In California, the data have provided a different story, with IEs fueling intra-party competition among Democrats most of all. “IEs raised or spent $30.9 million in Democrat-vs-Democrat campaigns and $10.1 million in Republican-vs-Republican campaigns,” Forward Observer calculated.

Notably, the findings underscored earlier research on the impact of IEs in California’s “jungle” primaries. As CalWatchdog.com previously reported:

“Out of 52 same-party races across elections for California’s state Senate, Assembly and House of Representatives, Democrats faced Democrats in 36 contests, while Republicans went head to head in 16 match-ups. Democrats poured $69 million into those three dozen races, while Republican totals reached just over $20 million, according to information drawn from the offices of the state Fair Political Practices Commission and the Secretary of State’s Office, as well as the Federal Election Commission.”

A consistent pattern

Lest analysts think that IEs have distorted other prevailing trends in campaign spending, Forward Observer’s calculations also revealed that money raised or spent by campaign committees themselves also fit the pattern followed by IEs.

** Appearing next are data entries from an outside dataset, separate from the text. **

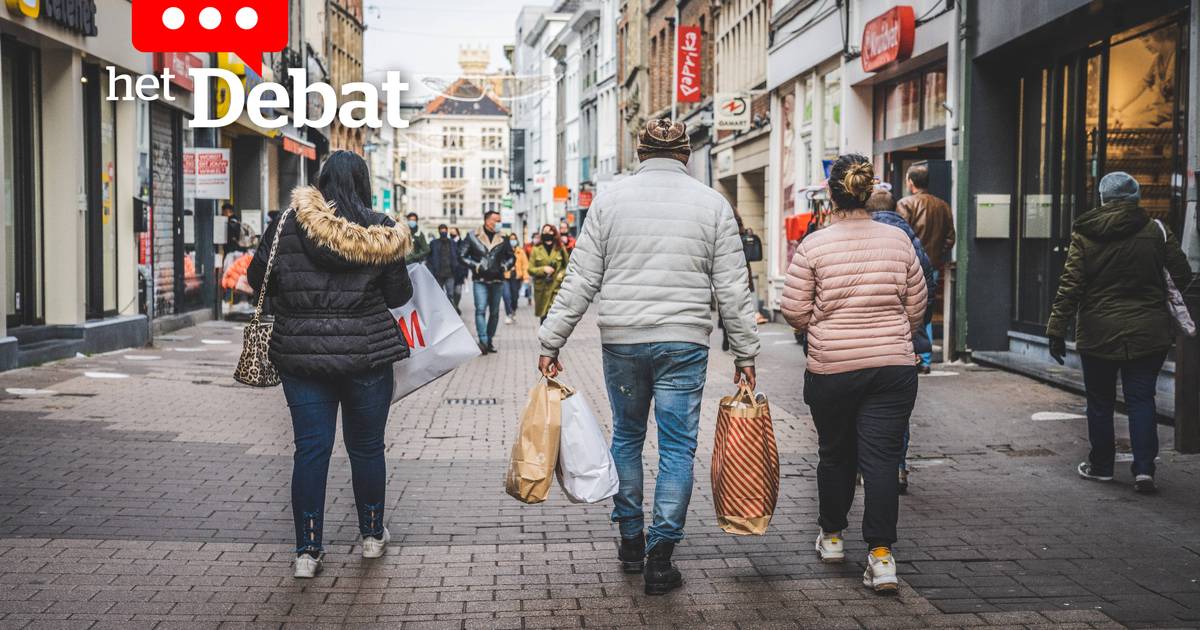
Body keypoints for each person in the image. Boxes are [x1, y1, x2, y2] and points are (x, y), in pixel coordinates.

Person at [537, 119, 759, 596]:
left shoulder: (611, 201)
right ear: (685, 154)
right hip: (684, 341)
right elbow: (733, 289)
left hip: (624, 339)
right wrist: (745, 352)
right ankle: (662, 558)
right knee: (678, 447)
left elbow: (580, 279)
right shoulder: (712, 204)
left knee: (628, 436)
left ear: (640, 152)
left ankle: (631, 540)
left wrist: (550, 340)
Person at [246, 150, 413, 579]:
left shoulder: (287, 223)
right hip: (367, 355)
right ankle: (372, 536)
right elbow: (399, 297)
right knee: (367, 447)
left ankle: (307, 551)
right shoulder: (382, 231)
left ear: (320, 183)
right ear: (363, 183)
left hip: (300, 355)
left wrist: (296, 303)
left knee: (311, 450)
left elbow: (257, 277)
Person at [782, 154, 927, 594]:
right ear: (867, 192)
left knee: (835, 453)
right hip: (892, 368)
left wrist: (818, 327)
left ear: (831, 193)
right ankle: (882, 558)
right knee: (881, 460)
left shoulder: (814, 245)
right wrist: (894, 332)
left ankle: (831, 537)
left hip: (833, 369)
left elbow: (793, 310)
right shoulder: (897, 240)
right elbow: (917, 303)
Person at [1046, 172, 1192, 494]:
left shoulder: (1085, 234)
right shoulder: (1157, 231)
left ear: (1102, 199)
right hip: (1149, 331)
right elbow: (1182, 275)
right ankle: (1143, 471)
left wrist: (1056, 329)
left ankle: (1101, 466)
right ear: (1136, 198)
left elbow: (1070, 286)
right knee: (1142, 399)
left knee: (1100, 401)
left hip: (1098, 333)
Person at [867, 189, 937, 495]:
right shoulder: (910, 241)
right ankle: (897, 467)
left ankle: (864, 467)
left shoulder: (861, 237)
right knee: (896, 412)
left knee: (862, 407)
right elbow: (927, 286)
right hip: (900, 342)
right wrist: (914, 327)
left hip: (863, 341)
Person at [896, 164, 955, 371]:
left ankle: (914, 357)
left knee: (907, 310)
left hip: (910, 266)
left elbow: (900, 235)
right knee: (926, 311)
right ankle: (926, 360)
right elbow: (950, 238)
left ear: (910, 182)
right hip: (933, 265)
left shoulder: (905, 204)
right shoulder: (943, 206)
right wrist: (937, 254)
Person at [460, 210, 515, 354]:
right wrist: (476, 265)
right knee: (480, 309)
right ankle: (483, 341)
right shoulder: (472, 236)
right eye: (496, 220)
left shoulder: (503, 237)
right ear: (487, 221)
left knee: (495, 313)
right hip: (480, 280)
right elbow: (462, 255)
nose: (499, 223)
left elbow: (511, 257)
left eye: (499, 221)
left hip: (497, 279)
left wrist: (505, 266)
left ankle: (490, 340)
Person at [529, 224, 569, 323]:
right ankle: (544, 337)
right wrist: (543, 269)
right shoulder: (536, 249)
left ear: (554, 233)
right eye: (545, 232)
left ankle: (553, 337)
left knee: (554, 314)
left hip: (556, 287)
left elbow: (568, 266)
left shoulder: (560, 248)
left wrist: (561, 274)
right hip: (541, 288)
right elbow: (530, 269)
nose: (547, 234)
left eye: (550, 231)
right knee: (544, 316)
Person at [428, 224, 460, 308]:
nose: (443, 232)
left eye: (444, 230)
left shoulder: (452, 243)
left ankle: (452, 312)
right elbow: (429, 257)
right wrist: (432, 269)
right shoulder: (434, 243)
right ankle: (441, 311)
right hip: (438, 273)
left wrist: (456, 266)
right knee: (439, 295)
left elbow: (457, 255)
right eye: (441, 230)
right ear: (439, 231)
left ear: (447, 230)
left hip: (450, 273)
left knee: (450, 294)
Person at [503, 233, 529, 323]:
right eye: (511, 239)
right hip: (505, 277)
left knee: (515, 297)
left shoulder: (520, 251)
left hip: (516, 277)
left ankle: (513, 310)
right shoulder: (503, 251)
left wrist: (526, 278)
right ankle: (508, 314)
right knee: (506, 296)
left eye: (514, 239)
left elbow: (525, 265)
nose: (512, 241)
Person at [449, 227, 469, 311]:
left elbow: (465, 258)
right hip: (450, 272)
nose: (452, 234)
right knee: (450, 292)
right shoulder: (448, 243)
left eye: (454, 232)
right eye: (451, 232)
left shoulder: (462, 243)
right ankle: (453, 309)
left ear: (458, 233)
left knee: (458, 292)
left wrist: (465, 273)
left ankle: (455, 306)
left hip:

Campaign committees, Forward Observer noted, were responsible for “$72.4 million in Democrat-vs-Democrat campaigns and $21.6 million in Republican-vs-Republican campaigns. This was true across both election cycles and across all three chambers – the California Assembly, Senate, and the U.S. House of Representatives.”

Since its passage in 2010, the Top Two system still has run through only two election cycles. But so far, it has fulfilled proponents’ prediction that formerly one-party races, in which the November election was a mere formality, would be replaced by tough competition between two candidates from the same party.